What you are asked to do: I would like every line of the records below that contains the word "knee" copied.

** Opening Given records block **

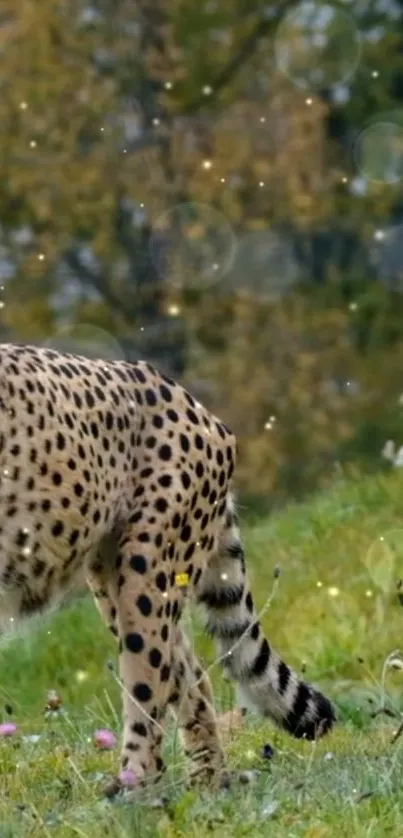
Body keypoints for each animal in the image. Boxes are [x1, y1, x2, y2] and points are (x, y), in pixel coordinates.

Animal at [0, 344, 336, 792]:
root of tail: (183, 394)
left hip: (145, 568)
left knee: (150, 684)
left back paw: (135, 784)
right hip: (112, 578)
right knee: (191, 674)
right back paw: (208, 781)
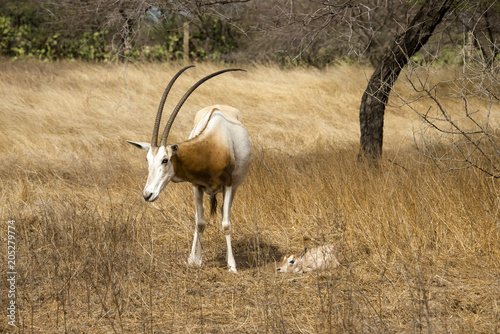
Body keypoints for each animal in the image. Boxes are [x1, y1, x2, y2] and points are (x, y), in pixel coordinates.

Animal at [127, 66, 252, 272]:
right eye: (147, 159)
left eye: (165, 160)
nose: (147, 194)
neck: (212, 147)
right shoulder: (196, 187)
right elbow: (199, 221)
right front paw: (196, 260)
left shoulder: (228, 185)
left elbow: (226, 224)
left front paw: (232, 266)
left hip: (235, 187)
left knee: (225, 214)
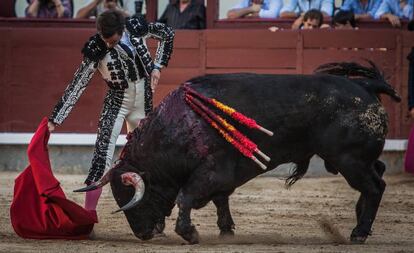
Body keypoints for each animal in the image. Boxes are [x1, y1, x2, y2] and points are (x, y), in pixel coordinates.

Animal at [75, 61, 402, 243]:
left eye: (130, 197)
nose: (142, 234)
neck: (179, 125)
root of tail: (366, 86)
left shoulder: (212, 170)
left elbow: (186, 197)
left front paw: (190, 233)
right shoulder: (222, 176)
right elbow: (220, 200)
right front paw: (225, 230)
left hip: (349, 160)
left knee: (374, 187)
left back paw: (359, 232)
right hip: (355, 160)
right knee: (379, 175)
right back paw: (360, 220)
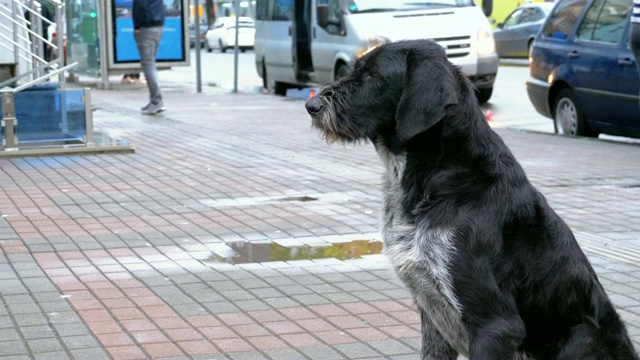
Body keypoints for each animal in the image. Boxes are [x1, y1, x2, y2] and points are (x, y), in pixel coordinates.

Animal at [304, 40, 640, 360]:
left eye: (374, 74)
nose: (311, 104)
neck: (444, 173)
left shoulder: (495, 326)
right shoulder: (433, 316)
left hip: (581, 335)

** Closing Given records block **
** Opening Given records block **

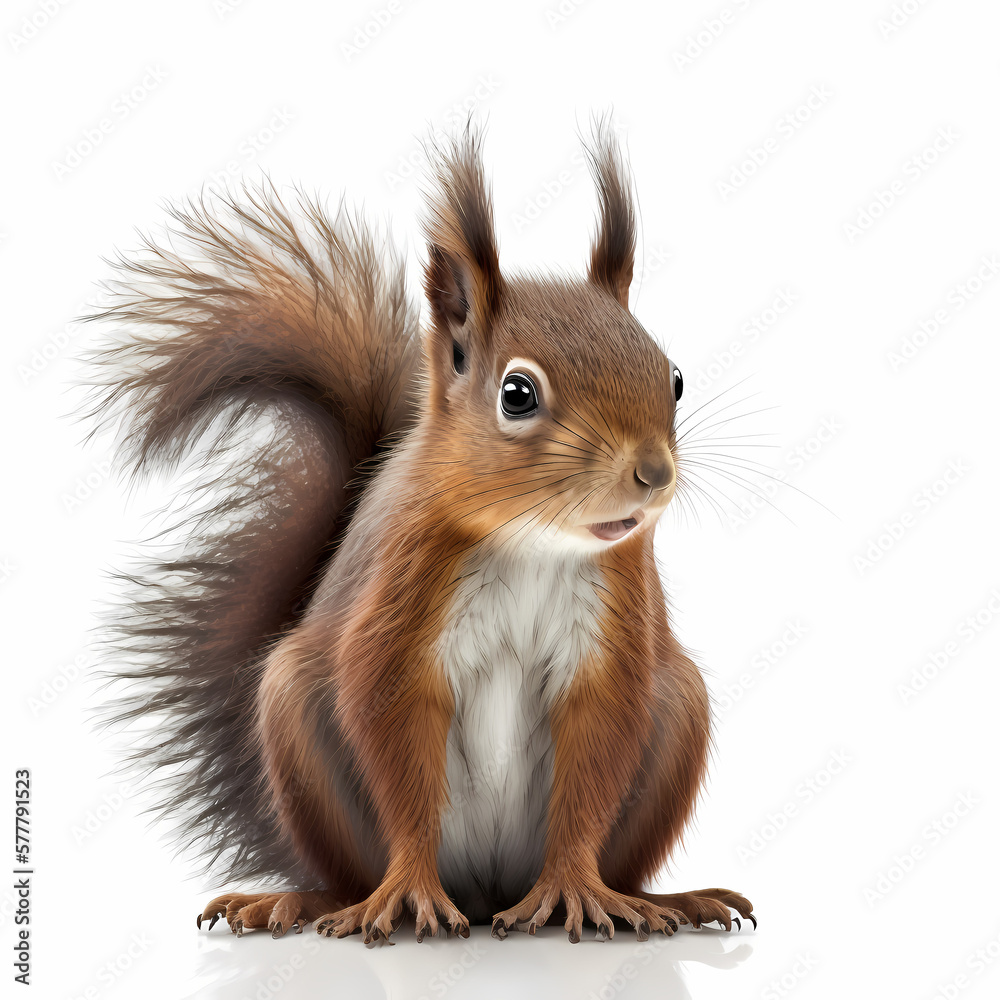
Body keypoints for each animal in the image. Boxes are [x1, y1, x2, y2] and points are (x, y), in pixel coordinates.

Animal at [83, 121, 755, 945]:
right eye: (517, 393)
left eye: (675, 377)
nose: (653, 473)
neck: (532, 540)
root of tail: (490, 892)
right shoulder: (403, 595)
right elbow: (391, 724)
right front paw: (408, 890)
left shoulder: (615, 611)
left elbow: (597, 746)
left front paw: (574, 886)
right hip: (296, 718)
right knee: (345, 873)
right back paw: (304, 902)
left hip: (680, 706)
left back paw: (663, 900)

** Closing Given records block **

Response:
left knee: (150, 684)
right knee: (191, 674)
left knee: (225, 214)
left knee: (374, 187)
right knee: (379, 175)
right knee: (345, 873)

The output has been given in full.